Naw Eh Khu Paw träumt von einem eigenen Restaurant

ADRA unterstützt Geflüchtete aus Myanmar in einem thailändischen Flüchtlingslager. Sie erhalten eine Berufsausbildung, mit der sie sich selbstständig machen oder eine Arbeit finden können. Eine von ihnen ist die alleinerziehende Mutter Naw Eh Khu Paw.
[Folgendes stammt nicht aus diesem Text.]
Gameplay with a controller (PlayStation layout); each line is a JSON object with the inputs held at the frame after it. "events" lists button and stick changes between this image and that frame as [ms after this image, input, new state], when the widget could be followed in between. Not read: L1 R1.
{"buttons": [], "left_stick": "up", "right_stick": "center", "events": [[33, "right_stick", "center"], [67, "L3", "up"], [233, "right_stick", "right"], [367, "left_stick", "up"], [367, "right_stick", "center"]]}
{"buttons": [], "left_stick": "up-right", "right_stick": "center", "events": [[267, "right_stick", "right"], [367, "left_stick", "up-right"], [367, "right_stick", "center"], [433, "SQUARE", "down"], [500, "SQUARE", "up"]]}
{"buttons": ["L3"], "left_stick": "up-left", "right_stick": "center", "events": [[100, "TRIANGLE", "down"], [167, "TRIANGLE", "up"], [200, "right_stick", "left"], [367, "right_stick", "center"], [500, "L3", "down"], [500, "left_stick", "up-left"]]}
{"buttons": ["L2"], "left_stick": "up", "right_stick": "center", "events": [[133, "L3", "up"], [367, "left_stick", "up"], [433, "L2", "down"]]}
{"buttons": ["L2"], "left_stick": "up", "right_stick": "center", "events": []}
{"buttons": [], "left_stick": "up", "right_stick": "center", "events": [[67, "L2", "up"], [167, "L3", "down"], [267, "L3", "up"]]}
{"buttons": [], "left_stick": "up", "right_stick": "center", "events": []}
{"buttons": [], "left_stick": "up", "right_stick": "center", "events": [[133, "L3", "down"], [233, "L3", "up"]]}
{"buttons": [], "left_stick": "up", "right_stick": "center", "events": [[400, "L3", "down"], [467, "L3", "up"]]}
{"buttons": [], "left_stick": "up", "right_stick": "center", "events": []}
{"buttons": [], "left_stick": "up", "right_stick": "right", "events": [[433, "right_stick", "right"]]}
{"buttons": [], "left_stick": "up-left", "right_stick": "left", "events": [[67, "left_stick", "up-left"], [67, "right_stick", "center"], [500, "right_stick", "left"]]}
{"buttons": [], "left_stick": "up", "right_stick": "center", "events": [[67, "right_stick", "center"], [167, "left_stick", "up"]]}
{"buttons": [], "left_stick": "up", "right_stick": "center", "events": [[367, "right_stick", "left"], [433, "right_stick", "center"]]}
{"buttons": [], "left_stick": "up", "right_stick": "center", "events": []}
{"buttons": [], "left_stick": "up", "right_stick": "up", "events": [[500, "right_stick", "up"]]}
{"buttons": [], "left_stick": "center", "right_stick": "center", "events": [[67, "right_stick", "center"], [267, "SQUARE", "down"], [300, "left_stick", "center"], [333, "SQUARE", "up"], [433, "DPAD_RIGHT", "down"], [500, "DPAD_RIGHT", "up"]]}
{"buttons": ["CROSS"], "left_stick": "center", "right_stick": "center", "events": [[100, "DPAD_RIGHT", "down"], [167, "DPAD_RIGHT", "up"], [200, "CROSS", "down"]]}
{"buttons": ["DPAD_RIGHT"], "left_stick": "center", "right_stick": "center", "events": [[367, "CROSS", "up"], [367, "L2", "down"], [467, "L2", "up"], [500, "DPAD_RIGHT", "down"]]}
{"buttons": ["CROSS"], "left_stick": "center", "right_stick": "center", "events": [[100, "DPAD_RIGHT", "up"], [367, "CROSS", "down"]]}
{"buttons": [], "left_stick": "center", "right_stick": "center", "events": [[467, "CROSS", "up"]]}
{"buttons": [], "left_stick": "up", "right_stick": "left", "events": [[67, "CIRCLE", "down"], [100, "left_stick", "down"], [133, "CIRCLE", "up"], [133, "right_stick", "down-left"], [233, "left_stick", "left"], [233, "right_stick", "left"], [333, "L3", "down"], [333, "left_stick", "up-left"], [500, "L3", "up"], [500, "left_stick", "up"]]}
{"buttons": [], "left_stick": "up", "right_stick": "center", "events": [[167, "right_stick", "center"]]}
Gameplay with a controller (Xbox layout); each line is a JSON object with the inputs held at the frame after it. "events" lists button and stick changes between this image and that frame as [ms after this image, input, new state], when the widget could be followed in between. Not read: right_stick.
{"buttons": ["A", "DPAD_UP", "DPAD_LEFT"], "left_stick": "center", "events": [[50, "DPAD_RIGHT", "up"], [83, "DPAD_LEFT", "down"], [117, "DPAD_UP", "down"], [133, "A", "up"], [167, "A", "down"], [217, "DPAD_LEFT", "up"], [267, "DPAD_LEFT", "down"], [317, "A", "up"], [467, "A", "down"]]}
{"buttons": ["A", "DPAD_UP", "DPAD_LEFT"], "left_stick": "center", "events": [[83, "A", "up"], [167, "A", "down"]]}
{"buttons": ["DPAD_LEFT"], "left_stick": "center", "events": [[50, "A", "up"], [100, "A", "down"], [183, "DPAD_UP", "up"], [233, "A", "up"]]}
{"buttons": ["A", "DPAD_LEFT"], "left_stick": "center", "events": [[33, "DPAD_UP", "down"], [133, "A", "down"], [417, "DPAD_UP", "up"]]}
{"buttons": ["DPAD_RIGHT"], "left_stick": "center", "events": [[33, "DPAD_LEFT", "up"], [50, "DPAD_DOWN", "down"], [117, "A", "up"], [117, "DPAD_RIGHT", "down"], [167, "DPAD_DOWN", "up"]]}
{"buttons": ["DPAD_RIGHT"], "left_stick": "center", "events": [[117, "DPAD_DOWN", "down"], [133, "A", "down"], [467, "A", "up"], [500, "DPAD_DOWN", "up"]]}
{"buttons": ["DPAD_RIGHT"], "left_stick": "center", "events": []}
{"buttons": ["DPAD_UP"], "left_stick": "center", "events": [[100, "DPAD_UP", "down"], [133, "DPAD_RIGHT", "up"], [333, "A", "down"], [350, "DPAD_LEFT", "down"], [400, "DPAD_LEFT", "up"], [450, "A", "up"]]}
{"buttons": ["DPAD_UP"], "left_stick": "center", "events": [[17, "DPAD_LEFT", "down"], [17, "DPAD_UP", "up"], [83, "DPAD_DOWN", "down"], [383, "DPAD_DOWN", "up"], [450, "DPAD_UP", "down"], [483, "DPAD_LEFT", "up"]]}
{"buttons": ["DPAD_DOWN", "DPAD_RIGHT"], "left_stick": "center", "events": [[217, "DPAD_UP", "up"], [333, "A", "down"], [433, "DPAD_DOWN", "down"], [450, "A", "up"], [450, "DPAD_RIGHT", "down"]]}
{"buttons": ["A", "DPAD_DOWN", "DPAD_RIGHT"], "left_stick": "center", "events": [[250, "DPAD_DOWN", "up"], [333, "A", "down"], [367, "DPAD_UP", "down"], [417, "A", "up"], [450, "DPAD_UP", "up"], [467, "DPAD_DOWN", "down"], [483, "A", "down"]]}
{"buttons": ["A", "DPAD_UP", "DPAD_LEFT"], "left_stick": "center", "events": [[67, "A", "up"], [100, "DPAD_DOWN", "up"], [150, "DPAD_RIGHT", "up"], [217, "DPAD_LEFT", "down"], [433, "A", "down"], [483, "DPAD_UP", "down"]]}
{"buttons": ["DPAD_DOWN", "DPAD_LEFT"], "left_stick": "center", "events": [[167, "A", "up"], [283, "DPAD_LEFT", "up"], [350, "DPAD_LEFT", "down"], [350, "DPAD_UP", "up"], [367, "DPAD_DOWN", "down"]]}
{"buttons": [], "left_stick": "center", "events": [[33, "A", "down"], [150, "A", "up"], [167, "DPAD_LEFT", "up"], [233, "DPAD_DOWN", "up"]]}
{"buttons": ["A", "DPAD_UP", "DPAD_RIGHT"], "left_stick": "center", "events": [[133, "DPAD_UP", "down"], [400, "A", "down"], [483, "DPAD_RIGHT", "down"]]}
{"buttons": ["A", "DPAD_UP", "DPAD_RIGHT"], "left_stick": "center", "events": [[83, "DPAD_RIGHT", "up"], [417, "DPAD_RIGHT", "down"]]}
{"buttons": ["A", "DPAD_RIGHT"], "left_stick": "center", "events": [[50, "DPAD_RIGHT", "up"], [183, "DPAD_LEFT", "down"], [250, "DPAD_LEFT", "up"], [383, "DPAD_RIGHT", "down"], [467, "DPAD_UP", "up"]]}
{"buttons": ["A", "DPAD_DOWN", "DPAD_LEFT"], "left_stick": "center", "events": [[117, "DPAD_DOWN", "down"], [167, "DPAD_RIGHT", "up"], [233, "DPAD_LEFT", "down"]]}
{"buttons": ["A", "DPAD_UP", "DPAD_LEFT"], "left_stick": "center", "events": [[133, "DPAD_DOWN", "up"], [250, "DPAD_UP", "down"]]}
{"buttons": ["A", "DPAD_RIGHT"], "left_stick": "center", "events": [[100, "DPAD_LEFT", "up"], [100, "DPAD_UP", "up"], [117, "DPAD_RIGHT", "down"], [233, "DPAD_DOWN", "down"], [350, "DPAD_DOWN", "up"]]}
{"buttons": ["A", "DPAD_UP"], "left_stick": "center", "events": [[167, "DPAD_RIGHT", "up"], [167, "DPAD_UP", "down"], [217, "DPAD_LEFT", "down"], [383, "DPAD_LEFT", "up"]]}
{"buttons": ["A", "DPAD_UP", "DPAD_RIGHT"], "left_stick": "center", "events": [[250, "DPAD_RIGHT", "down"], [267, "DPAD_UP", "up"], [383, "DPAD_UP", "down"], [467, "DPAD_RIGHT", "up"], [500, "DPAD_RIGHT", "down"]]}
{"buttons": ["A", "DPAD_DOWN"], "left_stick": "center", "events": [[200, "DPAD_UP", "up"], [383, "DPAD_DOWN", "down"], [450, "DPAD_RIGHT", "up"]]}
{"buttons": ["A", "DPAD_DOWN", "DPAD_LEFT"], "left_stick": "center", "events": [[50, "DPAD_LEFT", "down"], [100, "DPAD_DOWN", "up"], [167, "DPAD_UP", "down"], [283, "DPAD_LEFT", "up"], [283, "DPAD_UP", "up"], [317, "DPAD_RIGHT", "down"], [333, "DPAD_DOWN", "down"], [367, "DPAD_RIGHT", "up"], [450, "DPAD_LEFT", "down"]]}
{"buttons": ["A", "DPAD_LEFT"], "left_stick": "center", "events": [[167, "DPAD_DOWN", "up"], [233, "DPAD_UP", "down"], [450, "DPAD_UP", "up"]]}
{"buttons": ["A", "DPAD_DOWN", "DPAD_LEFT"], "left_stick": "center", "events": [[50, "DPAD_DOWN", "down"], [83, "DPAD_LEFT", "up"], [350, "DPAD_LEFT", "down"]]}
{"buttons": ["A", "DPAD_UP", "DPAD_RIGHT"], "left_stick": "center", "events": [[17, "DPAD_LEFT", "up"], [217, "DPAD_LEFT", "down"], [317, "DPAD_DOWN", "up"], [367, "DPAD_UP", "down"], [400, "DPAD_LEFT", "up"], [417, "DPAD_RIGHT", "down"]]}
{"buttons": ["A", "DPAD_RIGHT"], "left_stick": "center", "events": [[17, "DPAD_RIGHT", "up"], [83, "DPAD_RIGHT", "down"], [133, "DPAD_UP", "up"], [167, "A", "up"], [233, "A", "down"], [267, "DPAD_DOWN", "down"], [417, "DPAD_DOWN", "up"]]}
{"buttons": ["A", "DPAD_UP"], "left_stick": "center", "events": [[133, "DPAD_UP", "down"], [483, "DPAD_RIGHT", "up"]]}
Naw Eh in der Küche ihre Restaurants

Die zweifache Mutter Naw Eh stammt aus der Region Bago (Myanmar) und lebt im Flüchtlingslager Umphien (Thailand). Dorthin ist sie geflohen, nachdem ihr Vater im Bürgerkrieg in Myanmar getötet wurde und ihre Mutter an einem Herzleiden verstarb. Auch ihre Ehe ging in die Brüche, so dass sich Naw Eh nun allein um die beiden Kinder kümmert. 

Naw Eh ist eine ungelernte Arbeiterin und hielt sich und ihre Familie über Wasser, indem sie Lebensmittel und Snacks auf der Straße verkaufte. Diese Arbeit machte sie krank und sie konnte damit nicht weitermachen, wusste nicht, wie sie ihre Kinder künftig ernähren und in die Schule schicken soll. 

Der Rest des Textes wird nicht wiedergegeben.